◆ **SUPPLIED DATA**:
==*==

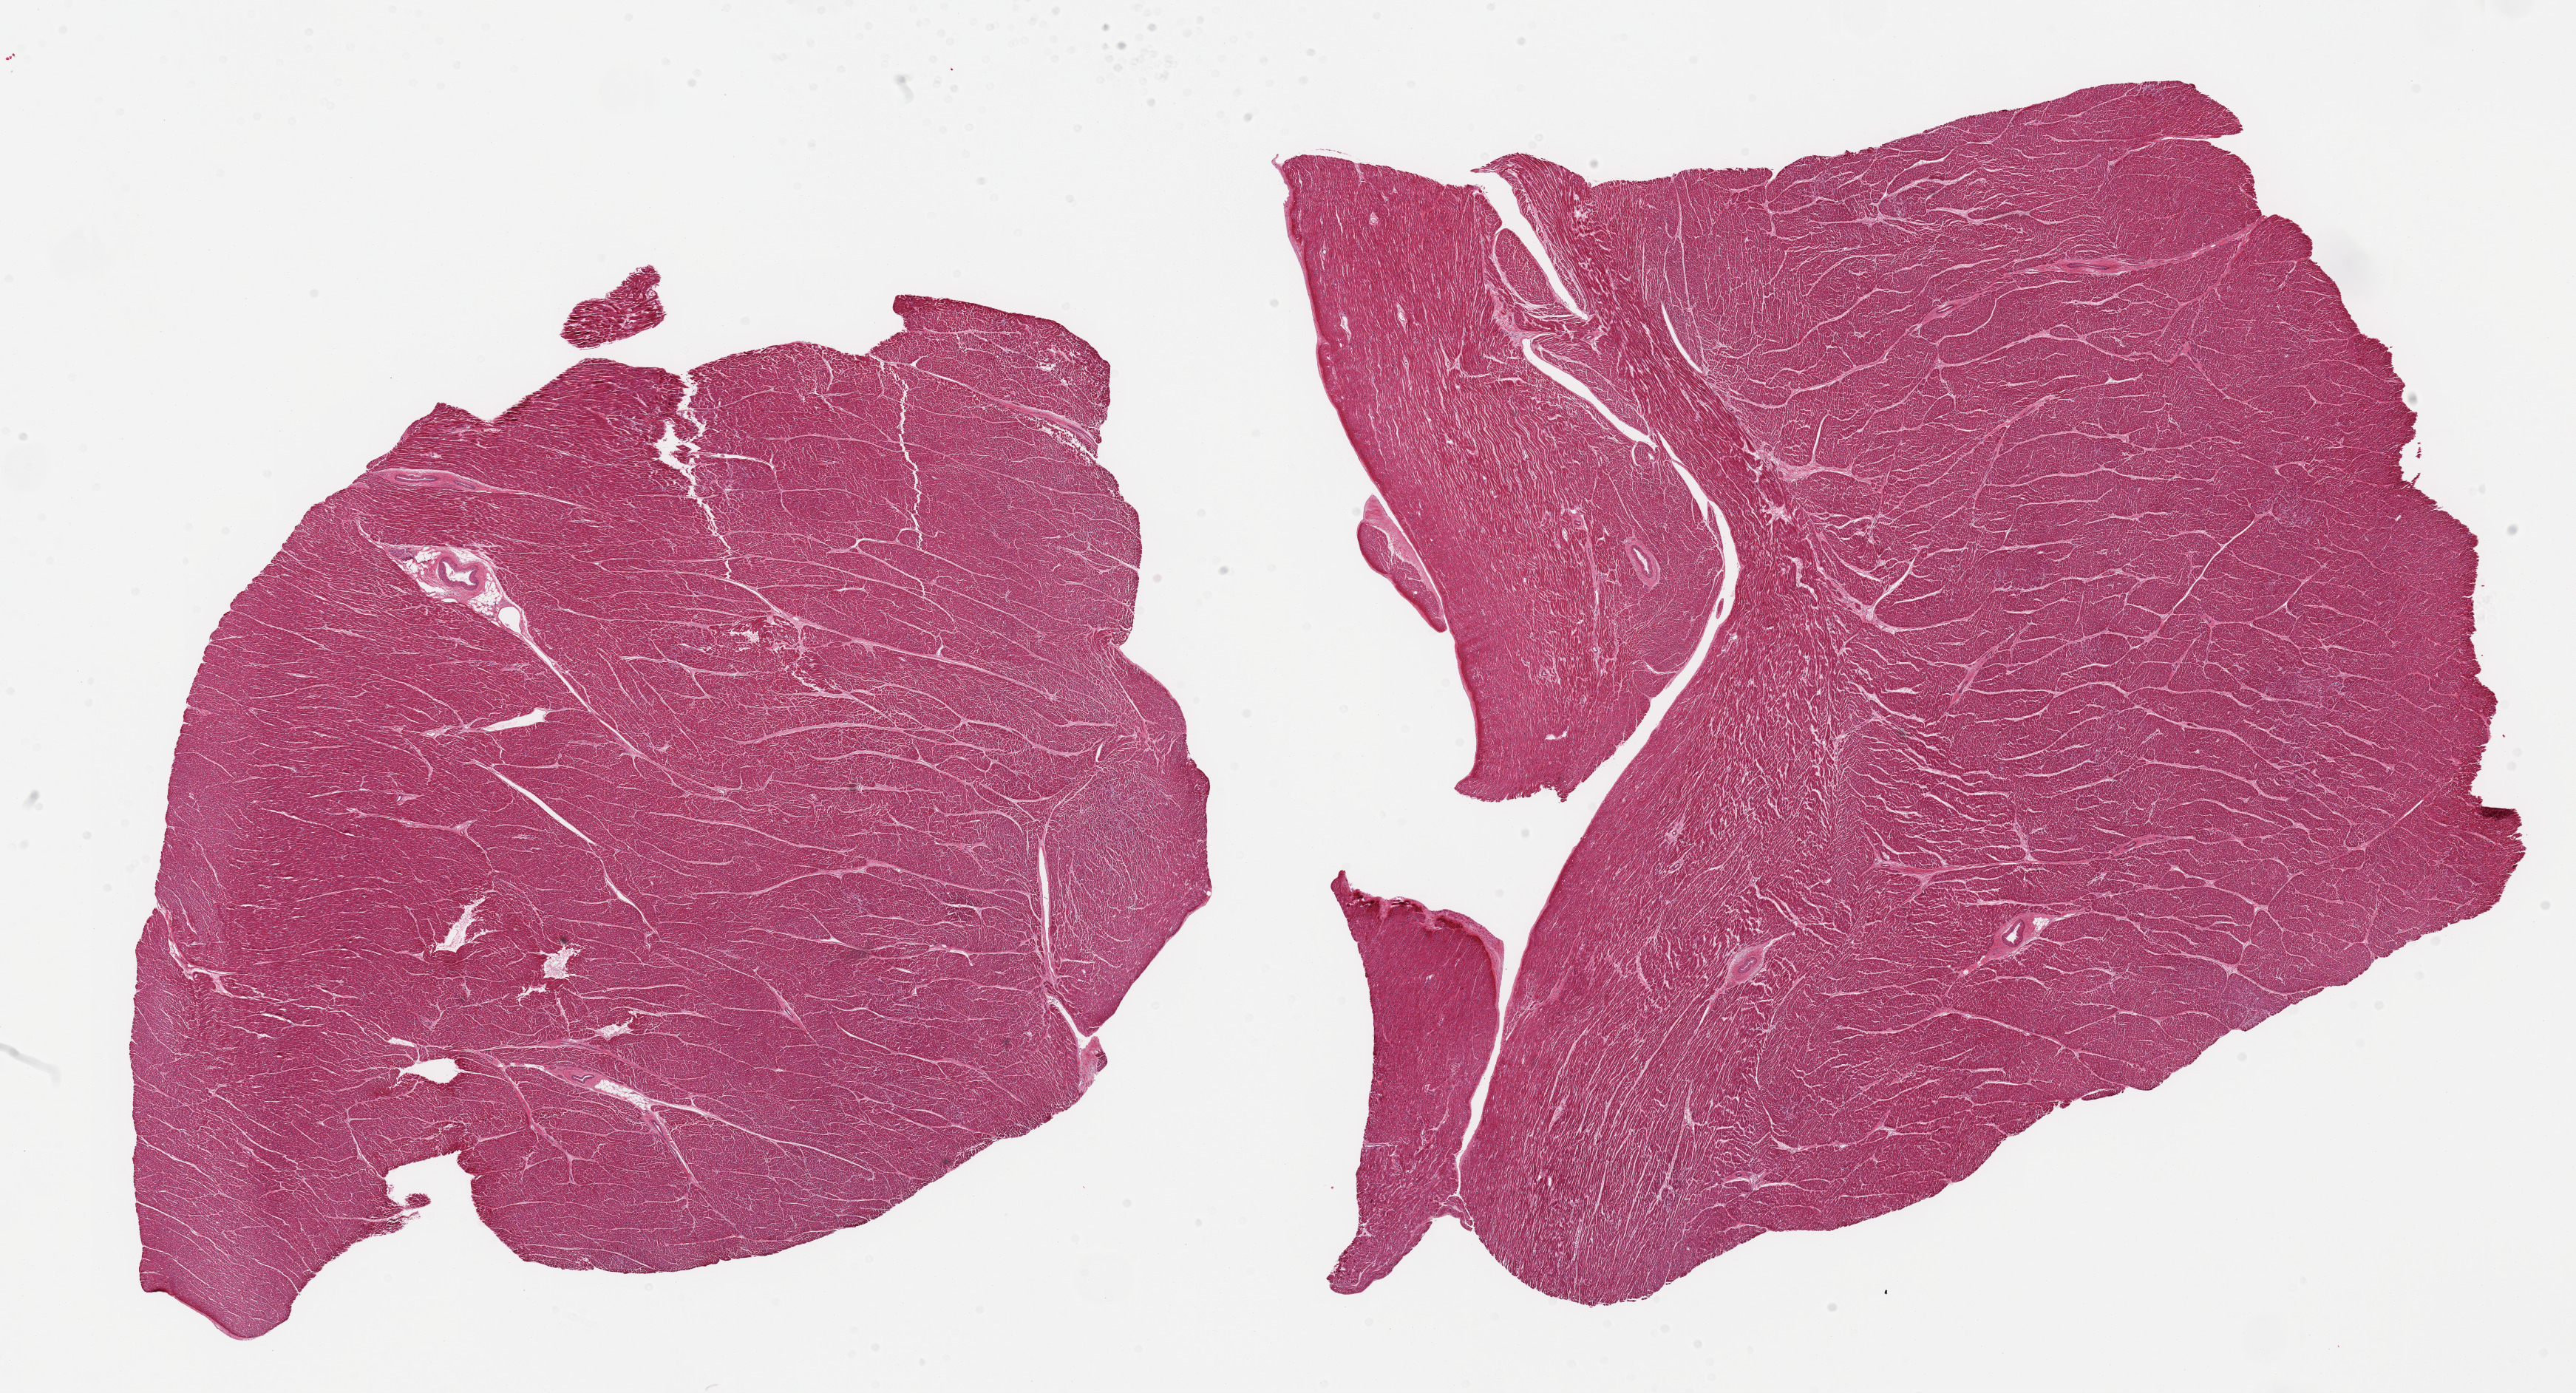
Digitized H&E-stained section, brightfield — low-resolution overview of the scanned area, about 27.6 x 14.9 mm (acquisition: 20x scan), PAXgene-fixed paraffin-embedded (PFPE) section, target tissue: heart, donor tissue sample. Donor: male.
• reviewer comment on this tissue sample: 2 pieces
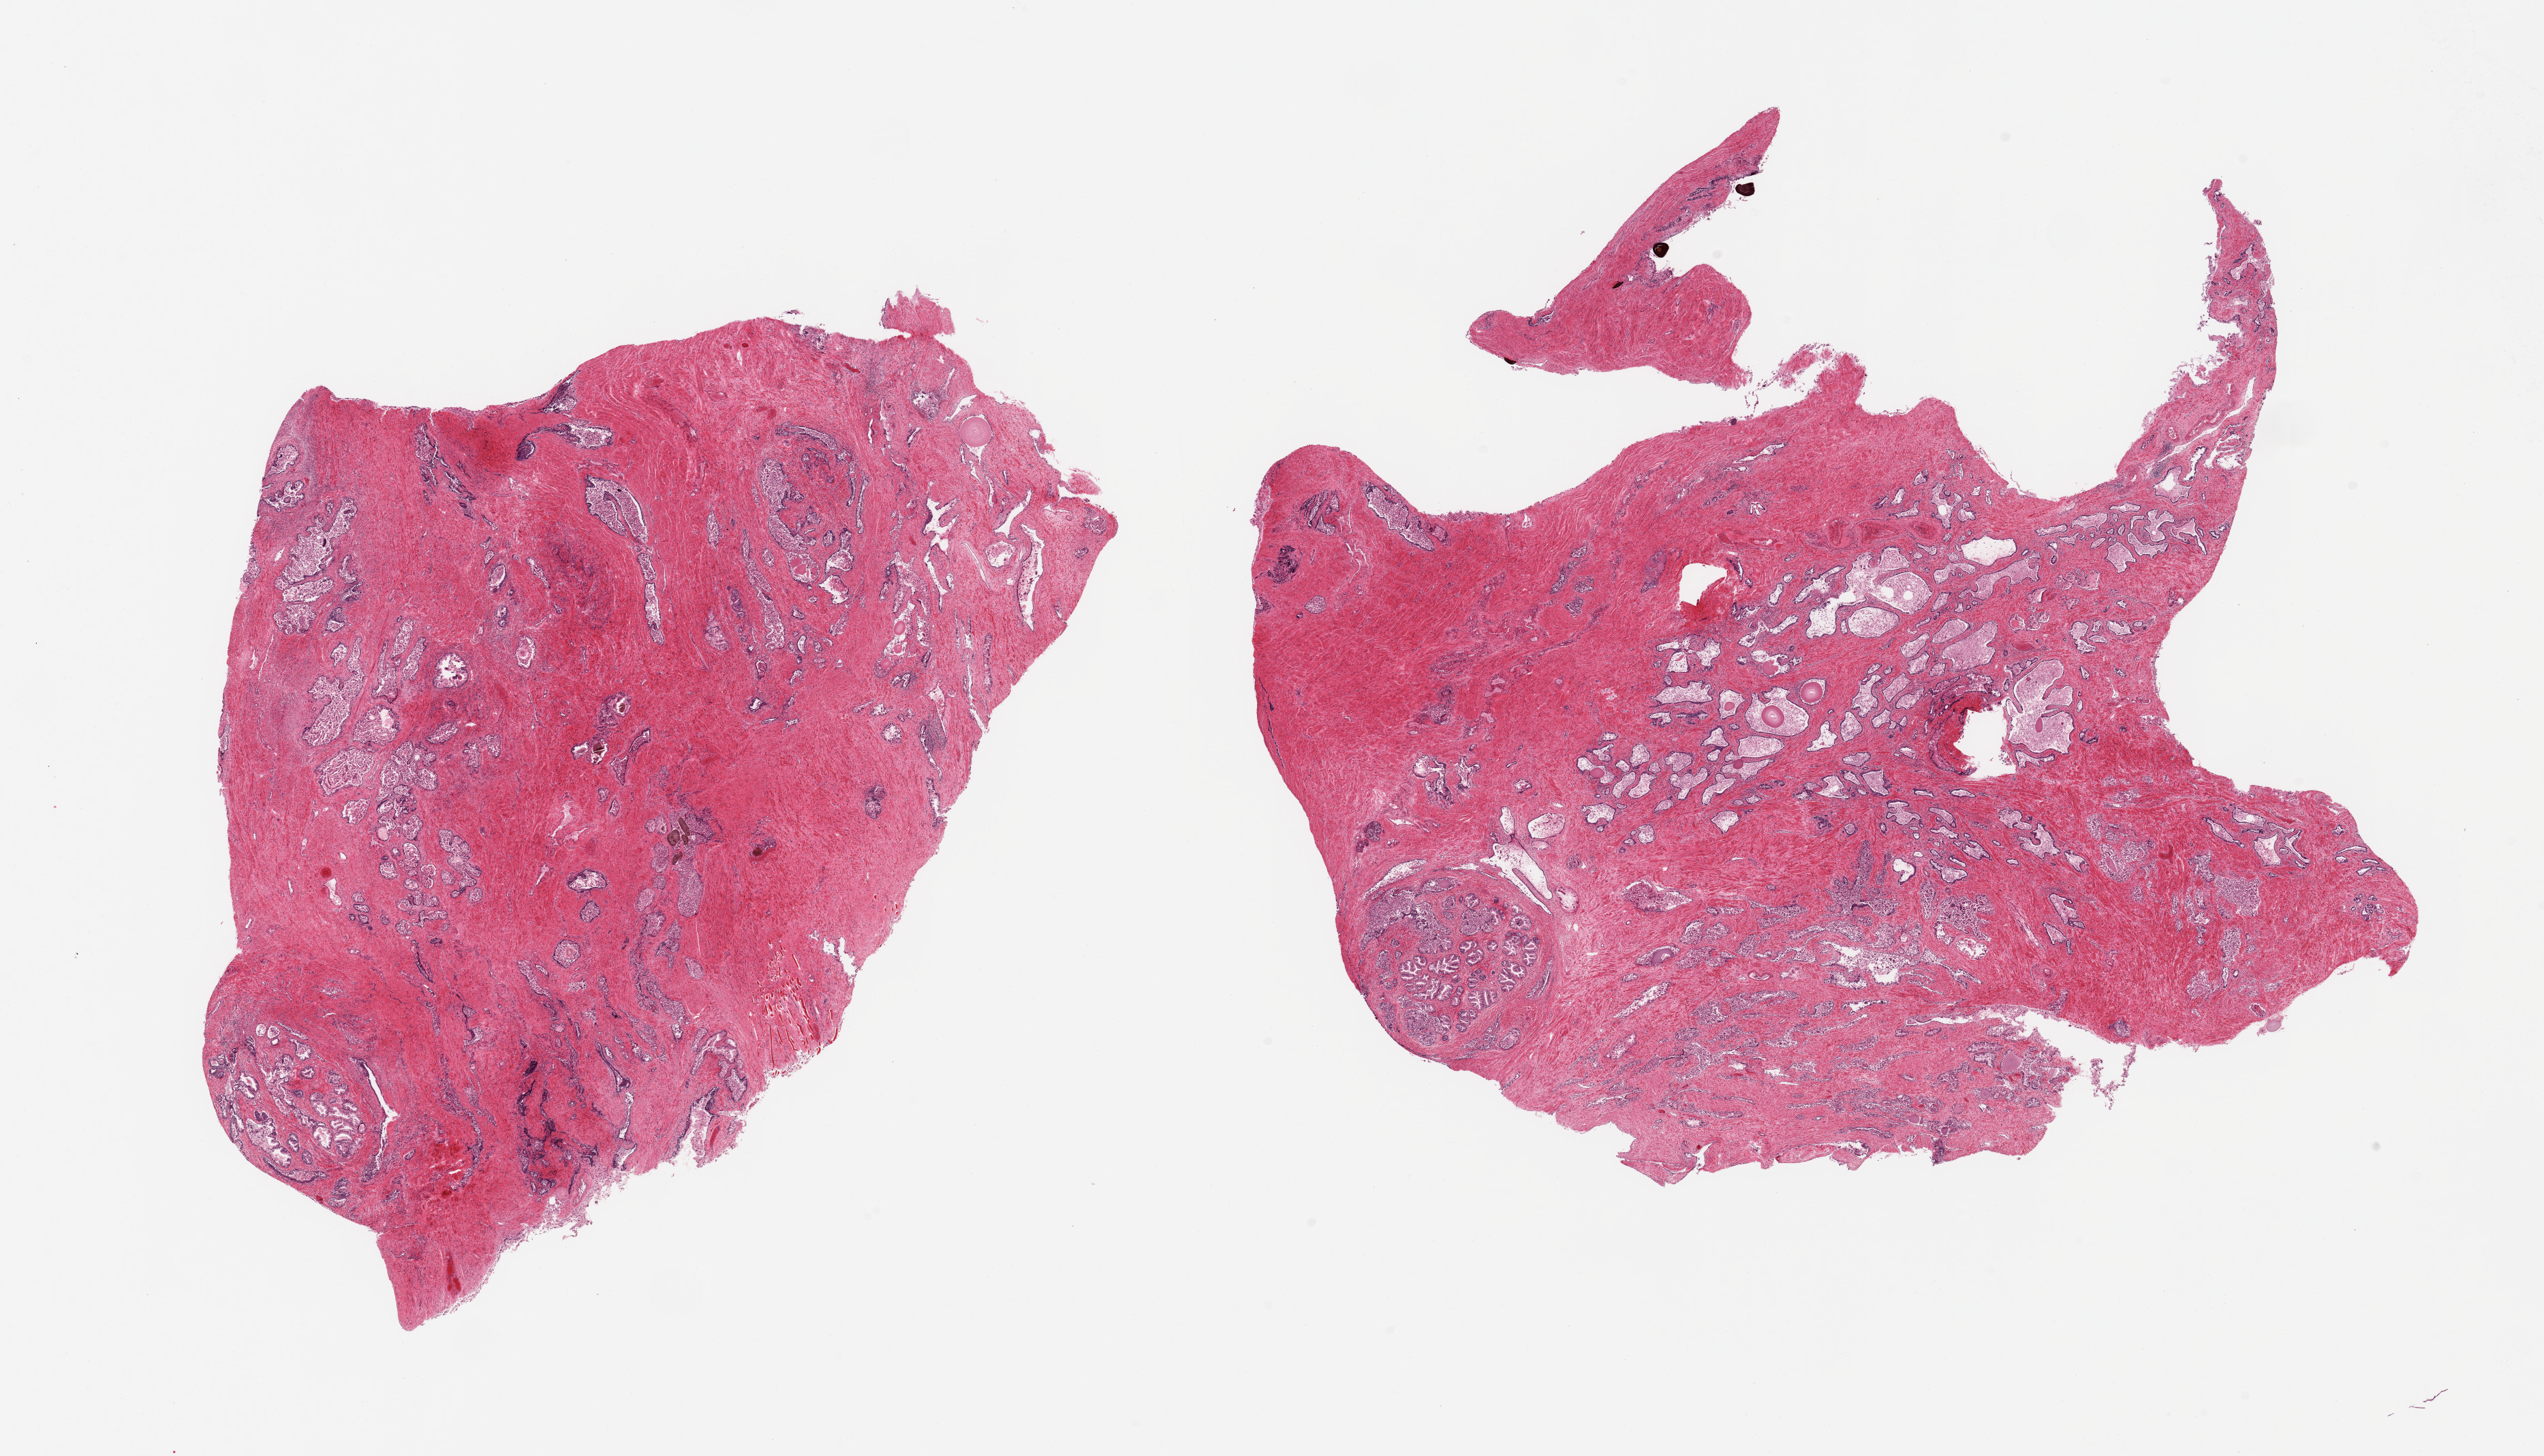
Whole-slide image, hematoxylin and eosin (H&E) stain, brightfield, whole scanned area (about 29.5 x 16.9 mm) shown as a low-resolution overview; PAXgene-fixed, paraffin-embedded tissue; sampled site (target tissue): prostate; tissue donor sample. Donor sex: male.
Review note (as recorded): 2 pieces, glandular elements with moderate-advanced autolysis/lsloughing mucosa.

==*==

◆ **BRIEF**: Each line that contains "pieces" is to be copied from the listing above.

◆ **WORKED SOLUTION**:
• reviewer comment on this tissue sample: 2 pieces
Review note (as recorded): 2 pieces, glandular elements with moderate-advanced autolysis/lsloughing mucosa.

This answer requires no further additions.